Nursing Broken Heart, Dreaming Big for Jesus

Hi friends. :)


It's been a little while. My heart has been hurting (very normal after a break-up I s'pose), and what with feeling so emotionally raw, I have not been sure whether I should or shouldn't write. On the one hand, vulnerability and honesty is a beautiful thing, and we could certainly use more of it in this world.  On the other hand, I don't want to complain or be unsatisfied with the Lord - he really is my joy and strength. And I want to remain unoffended and fully dedicate my heart to him, even though it's a little bit bruised these days. And so, I haven't written much in my personal journal, or called very many of my friends to talk about it. I deactivated my facebook account (which was actually prior to the break-up, and more because I wanted to re-focus on God and had been feeling distracted by social media, but now I certainly don't feel like reactivating it anytime soon).

There is a conflict going on within my soul...
1) One current: I feel God reawakening dreams of revival - I know he is lighting me on fire all over again and taking me to new realms of creative ideas and creative energy. I seem to be making connections left and right of people who are hungry for a move of God in this area. I'm getting together to pray with a few people on Sunday. One of my besties, Emily, is on the same page with me, and together we're coming up with so many ideas - we think these might be downloads from heaven, strategies from our Father - on how to reach our generation of 20 somethings in this area. WOOHOO!!!  I wanna see a MOVE OF GOD! I want to see a city transformed by the love of JESUS! YEAH!
2) The countercurrent: Part of me wants to clam up and be mad at God that he "let this happen to me" when he is so all-powerful and all-loving. I'm mad that I let some boy into my heart, I'm mad that I'm 24 and still have so much to figure out. I'm mad that it doesn't seem like I was worth fighting for.  In agony, in pain, in turmoil.  And my work has suffered for it, as well as other things. You should see my room right now. Utter disaster. Reflects the disaster in my own heart right now.

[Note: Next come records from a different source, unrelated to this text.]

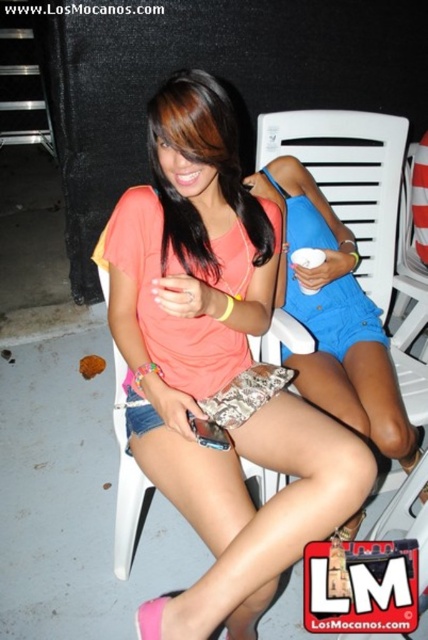
You are standing in front of two people wearing different tops. The first person is wearing a matte coral tank top at center and the second person is wearing a matte peach top at center. Which top is positioned more to the right?

The matte coral tank top at center is positioned more to the right than the matte peach top at center.

Based on the photo, you are an AI analyzing the positioning of clothing items in an image. The scene shows two people sitting on chairs at night. You need to determine the exact 2D coordinates of the matte coral tank top at center. What are its coordinates?

The matte coral tank top at center is located at the 2D coordinates point (216, 365).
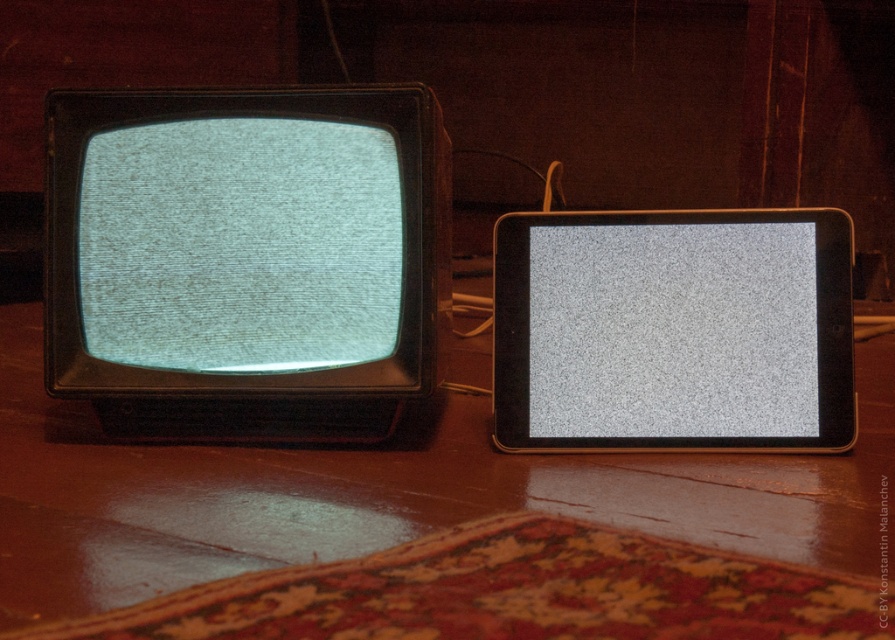
Question: Can you confirm if teal matte screen at left is smaller than gray matte screen at center?

Choices:
 (A) no
 (B) yes

Answer: (A)

Question: Based on their relative distances, which object is farther from the gray matte screen at center?

Choices:
 (A) teal matte screen at left
 (B) wooden table at center

Answer: (A)

Question: Based on their relative distances, which object is nearer to the teal matte screen at left?

Choices:
 (A) wooden table at center
 (B) gray matte screen at center

Answer: (A)

Question: Which of these objects is positioned closest to the wooden table at center?

Choices:
 (A) gray matte screen at center
 (B) teal matte screen at left

Answer: (A)

Question: Does teal matte screen at left appear under gray matte screen at center?

Choices:
 (A) no
 (B) yes

Answer: (A)

Question: Is teal matte screen at left positioned behind gray matte screen at center?

Choices:
 (A) no
 (B) yes

Answer: (A)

Sigh - do see the war for my soul? for my future? for my trust in Jesus?

He is my faithful bridegroom king - I need him and him alone. And THAT, is beautiful truth...

This vid - the whole thing - is amazing.  Watch it!  It's Kim Walker-Smith talking about worship and connection with God.  The part that is ministering to me the most right now begins at 6:28 - having an offended heart that eats us alive and keeps us from worshiping God with abandon...

"More than I want answers, I want YOU!"